─── RECORDS SHOWN

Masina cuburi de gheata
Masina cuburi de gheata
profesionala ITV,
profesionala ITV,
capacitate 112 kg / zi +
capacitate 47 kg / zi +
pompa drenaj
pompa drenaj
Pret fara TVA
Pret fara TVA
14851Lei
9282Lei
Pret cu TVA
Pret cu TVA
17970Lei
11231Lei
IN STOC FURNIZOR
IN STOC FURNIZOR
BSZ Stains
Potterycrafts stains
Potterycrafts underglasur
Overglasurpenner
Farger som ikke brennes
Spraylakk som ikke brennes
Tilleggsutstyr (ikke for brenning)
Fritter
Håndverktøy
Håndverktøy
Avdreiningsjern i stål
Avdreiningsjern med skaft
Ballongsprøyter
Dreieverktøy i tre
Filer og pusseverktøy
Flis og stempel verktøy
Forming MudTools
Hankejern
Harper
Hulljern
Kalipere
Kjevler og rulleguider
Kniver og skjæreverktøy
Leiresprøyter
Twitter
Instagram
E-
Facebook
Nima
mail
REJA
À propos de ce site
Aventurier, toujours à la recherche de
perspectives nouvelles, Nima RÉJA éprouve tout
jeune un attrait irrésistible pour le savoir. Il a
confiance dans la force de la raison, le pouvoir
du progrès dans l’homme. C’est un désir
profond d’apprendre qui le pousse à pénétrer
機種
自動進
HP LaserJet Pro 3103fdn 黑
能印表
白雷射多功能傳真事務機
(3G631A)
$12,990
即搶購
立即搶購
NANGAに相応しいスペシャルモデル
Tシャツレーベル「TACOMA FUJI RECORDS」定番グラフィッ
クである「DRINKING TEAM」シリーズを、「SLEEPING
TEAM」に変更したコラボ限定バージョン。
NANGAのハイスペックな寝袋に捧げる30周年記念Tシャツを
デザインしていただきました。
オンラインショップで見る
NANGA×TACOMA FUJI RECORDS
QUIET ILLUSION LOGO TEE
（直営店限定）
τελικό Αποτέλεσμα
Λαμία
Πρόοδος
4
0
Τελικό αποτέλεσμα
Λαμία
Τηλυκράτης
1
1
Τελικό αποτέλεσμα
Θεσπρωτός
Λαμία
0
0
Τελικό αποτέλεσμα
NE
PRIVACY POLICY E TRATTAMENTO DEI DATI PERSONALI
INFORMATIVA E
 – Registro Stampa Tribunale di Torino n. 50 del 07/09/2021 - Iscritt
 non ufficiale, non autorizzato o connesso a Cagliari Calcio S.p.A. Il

──────

## [ACTION ITEM]
The only output should be the lines from the one containing "07/09/2021 - Iscritt" through the final line of the material above, copied exactly.

## [SOLUTION FOR THIS EXERCISE]
 – Registro Stampa Tribunale di Torino n. 50 del 07/09/2021 - Iscritt
 non ufficiale, non autorizzato o connesso a Cagliari Calcio S.p.A. Il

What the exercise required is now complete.